What is expected — Pick out all lines of the entries that include the word "sieci" and copy them.

The records —
════

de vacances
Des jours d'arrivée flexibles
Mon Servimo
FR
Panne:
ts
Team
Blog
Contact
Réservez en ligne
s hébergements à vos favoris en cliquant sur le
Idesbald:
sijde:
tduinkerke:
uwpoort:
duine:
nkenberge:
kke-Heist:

════

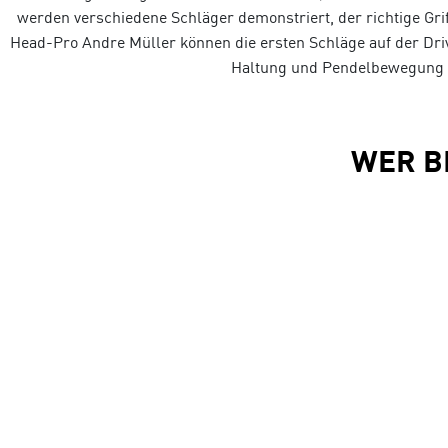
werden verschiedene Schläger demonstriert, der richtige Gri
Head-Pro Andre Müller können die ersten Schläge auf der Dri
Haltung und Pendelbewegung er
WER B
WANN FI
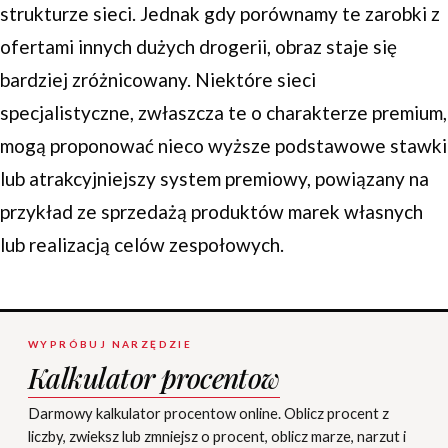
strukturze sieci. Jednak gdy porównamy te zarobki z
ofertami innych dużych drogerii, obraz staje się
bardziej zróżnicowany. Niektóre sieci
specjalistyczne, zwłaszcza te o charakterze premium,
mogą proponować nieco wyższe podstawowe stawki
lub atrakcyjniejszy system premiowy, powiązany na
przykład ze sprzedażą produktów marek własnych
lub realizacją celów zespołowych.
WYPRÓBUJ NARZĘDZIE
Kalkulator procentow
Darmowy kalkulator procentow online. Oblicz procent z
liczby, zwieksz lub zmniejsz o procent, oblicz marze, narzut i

════

Answer box —
strukturze sieci. Jednak gdy porównamy te zarobki z
bardziej zróżnicowany. Niektóre sieci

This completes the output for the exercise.